I don’t know if elephant droppings are atheism’s ultimate proof but you have to admit, if God created the Garden of Eden he hadn’t thought elephants through properly.
This particular Eden was the shore of Lake Nzelakela in the Selous, Tanzania. In early November the short rains had jump-started the trees and splashed the hippo-grey earth with nibbled tufts of green. Our emergence from the nearby forest was heralded by the exultant calls of a pair of fish eagles and we breathed the warm breeze that skimmed the lake. To our right a startled group of impala leapt to show that they could outrun us; by the water’s edge common sandpipers trotted unperturbed round a young croc, as they would a boulder in the River Tees back home and seemingly all around us a troop of baboons watched nervously, hands darting to the earth to glean their living. This was the land where mankind was born; this was the scene our first ancestors looked on and these were the eagles that taught them to worship. And, scattered around this vision of paradise, spoiling the photo wherever I looked, were piles and piles of elephant droppings.
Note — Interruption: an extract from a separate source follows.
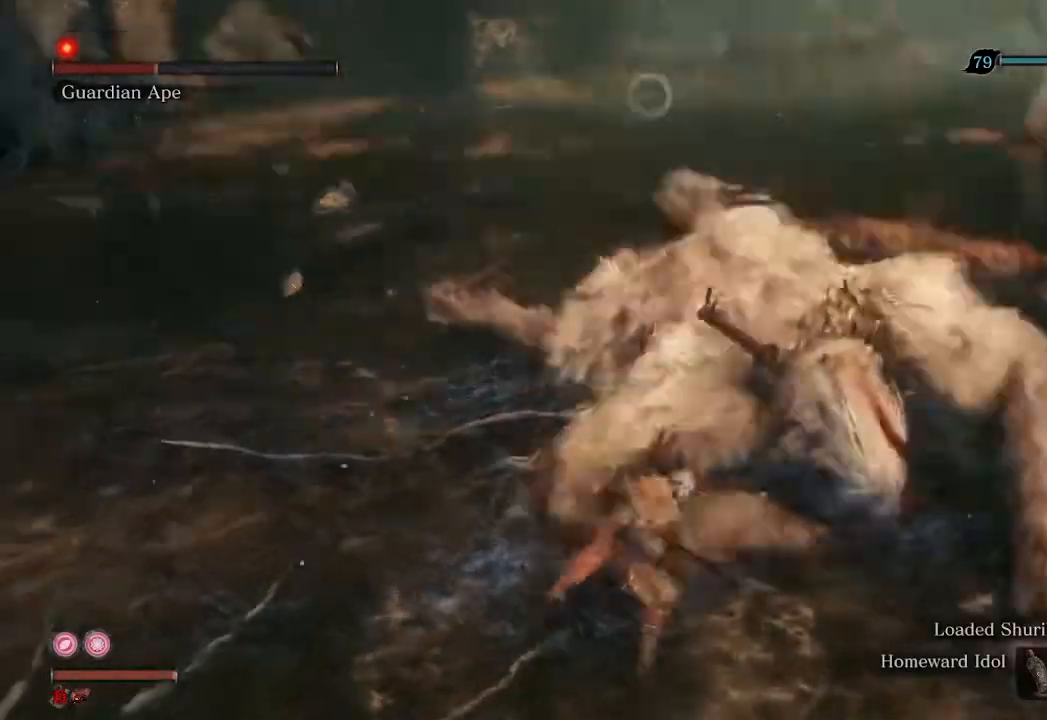
{"buttons": [], "left_stick": "center", "right_stick": "center", "events": [[233, "R3", "up"], [300, "R1", "up"], [500, "left_stick", "center"]]}
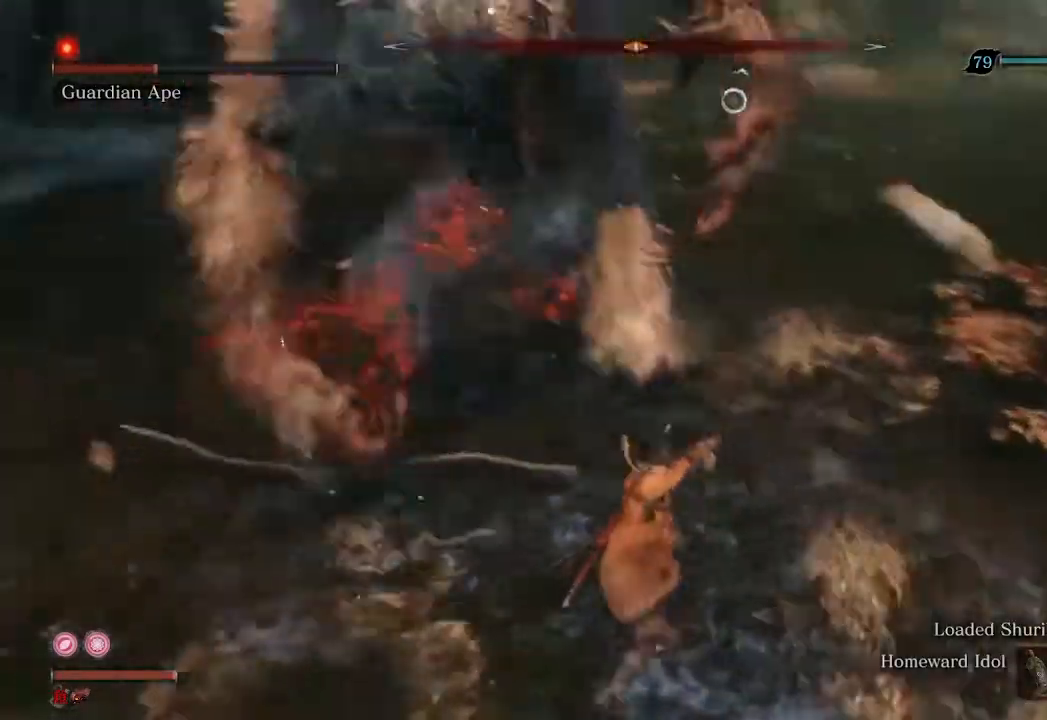
{"buttons": ["R1"], "left_stick": "center", "right_stick": "center", "events": [[33, "R1", "down"]]}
This was my first trip to Africa and together with my teenage son, Michael, I’d arrived a couple of days earlier at one of the game camps that fringe the sprawling Rufiji River. Up to this point our safari experience had been in the back of a jeep on game drives. This reminded me a bit of a fairground ride with us bumping and rattling around a series of well-worn paths where, every so often, a large mammal would pop out of the bush for us to take its photo.
Today was different! We were on foot and reprising our species’ role as medium-sized prey animals. All that separated us from being little more than intensively reared australopithecines was Meltus the ranger, a little man with a big gun and Cashu the Masai guide, armed only with a spear and the confidence of generations of facing down big, scary animals. Our guide Kieran had steadied our expectations and nerves by informing us that we were definitely aiming to avoid anything big; “Birds and Turds” was how he had badged the walk. This was fine by me; I just wanted my feet on African soil.

Near the lake and just inside the forest the camp staff had imported a bit of civilisation in the form of a picnic table. It seemed so out of time and place, a tardis with a tablecloth, but we sat round it grateful for some breakfast. A few minutes past and Kieran asked, “Did you hear that?” Couldn’t say we did but seconds later he asked again. I still didn’t hear it; instead I felt it in my left foot and then a third time, much louder, like a car with the world’s largest exhaust. “The elephants are watching us”, Kieran announced and, as if to prove it, a quick trumpet burst sounded. To be precise, the elephants were watching us from behind the bushes twenty metres to our right; unknown tons of elephant completely hidden by sparse green fronds. Now for as long as I can remember, every month or so I have a recurring nightmare about being chased by an elephant. It’s a bit like the scene in Jurassic Park with the velociraptors, in that no matter what I do I can never shake it off. If I climb a tree, the elephant knocks it down; if I jump in a river the elephant jumps in after me; if I lock myself in a nuclear bunker, the elephant squeezes through the keyhole. Now my demons were lining up behind a bush and revving their engines, only this wasn’t a dream.

Kieran explained the rules, “If we let the elephants decide how close they want to come then there wont be a problem; problems only arise when we decide how close we are going to get to them”. I looked at the guides for a lead; the little man with the big gun smiled and poured himself another cup of coffee; I tried to nonchalantly peel a boiled egg.
At one point a young bull, high on testosterone, charged a few steps towards us and kicked up the dust. “He’s about due for independence”, Kieran said, “He’s just strutting his stuff”. I looked at Michael knowingly.
The stand off continued for another ten minutes; it was almost like role reversal with the wildlife behind a hide watching us. Eventually, their migrant-human spotting over, twenty-five elephants filed past, almost politely, so as not to disturb us. So there were rules and the elephants abided by them. Perhaps it wasn’t the elephants that God hadn’t thought through in the Garden of Eden then.